Your goal: Please repeat, from the entries that follow, the lines from the one containing "Page size: 2001x1125." through the one containing "List each element's" exactly, adding nothing.

Extracted information:
***
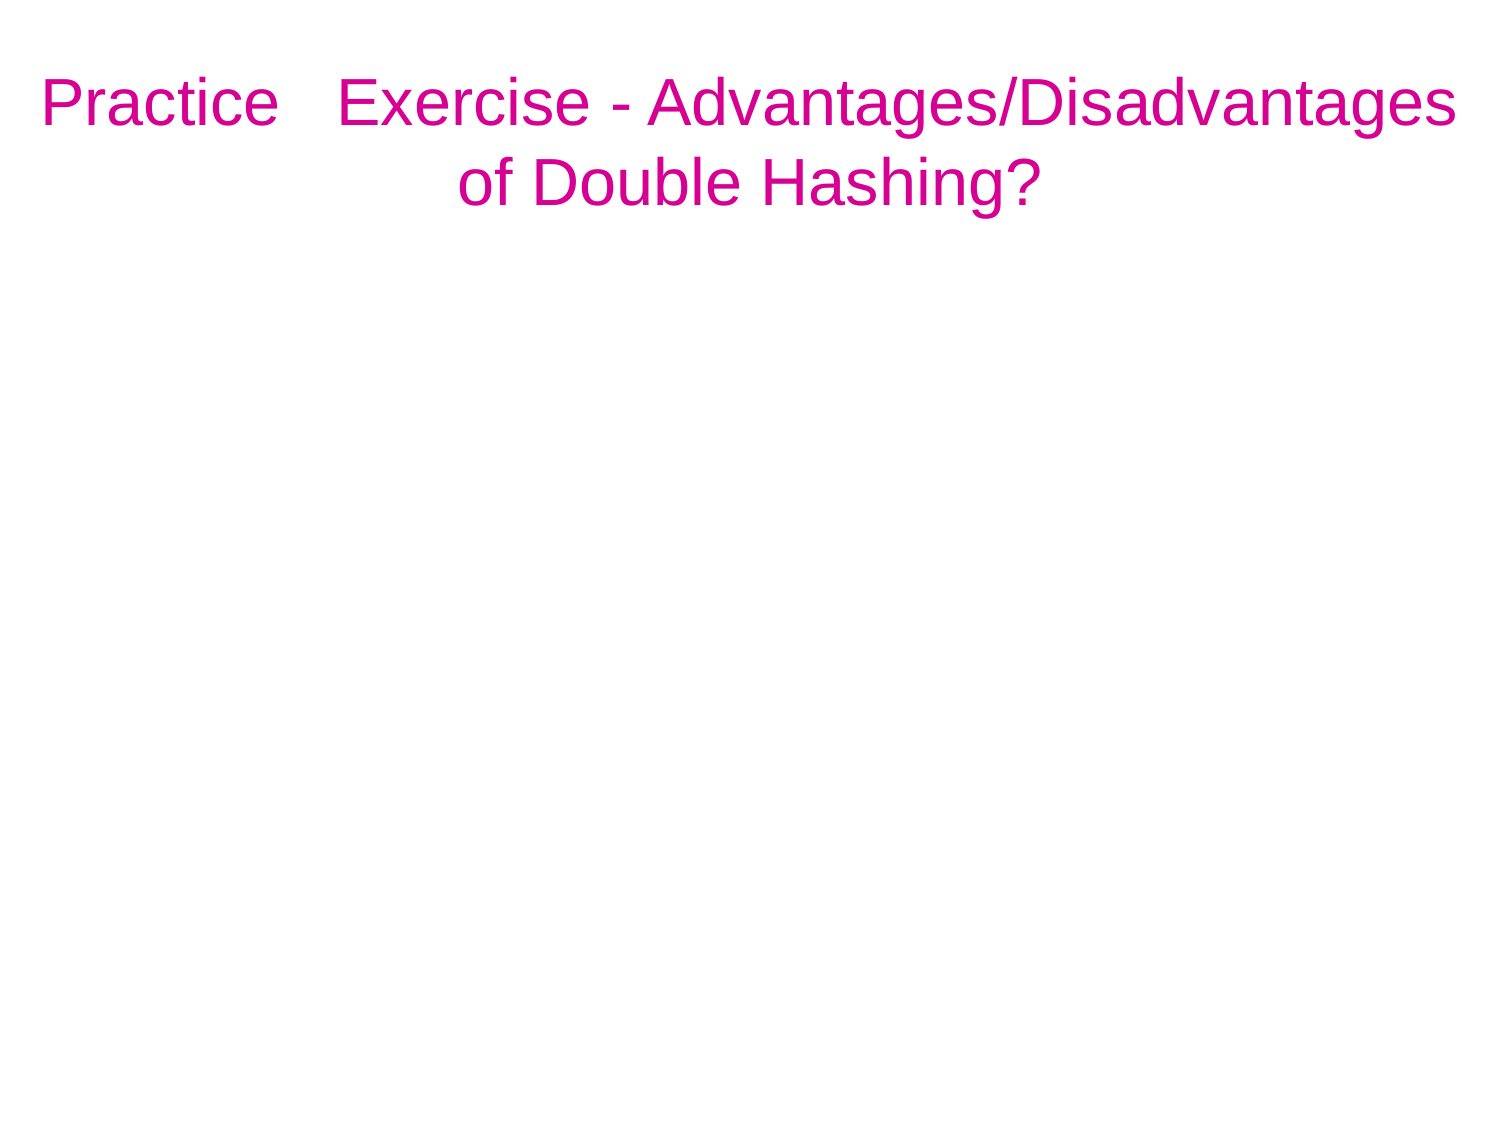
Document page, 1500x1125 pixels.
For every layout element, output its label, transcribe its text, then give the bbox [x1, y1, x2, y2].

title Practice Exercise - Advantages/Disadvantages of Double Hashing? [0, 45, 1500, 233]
***
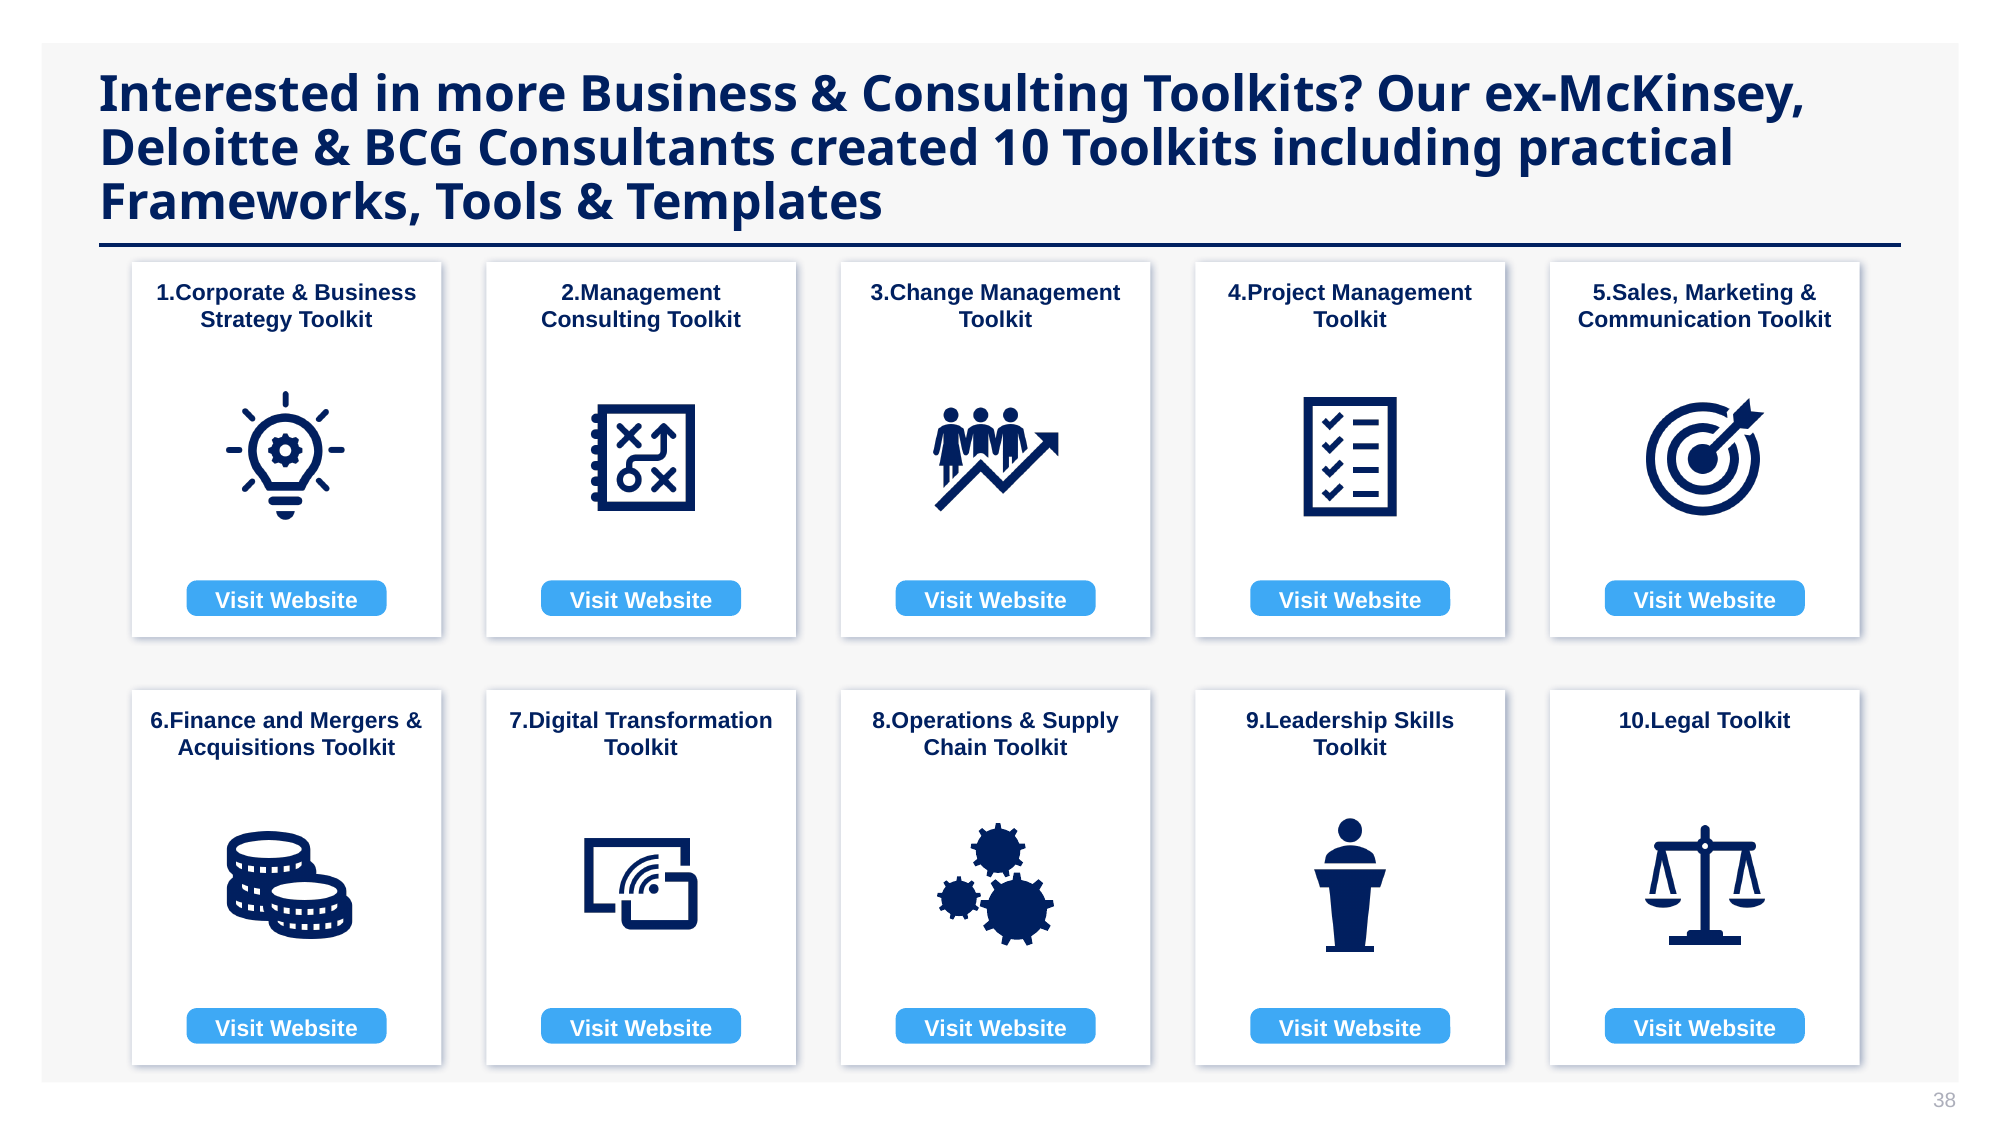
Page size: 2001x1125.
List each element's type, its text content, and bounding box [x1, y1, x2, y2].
***
Completed exercise:
Page size: 2001x1125.
List each element's type, its text content, and bounding box [x1, y1, x2, y2].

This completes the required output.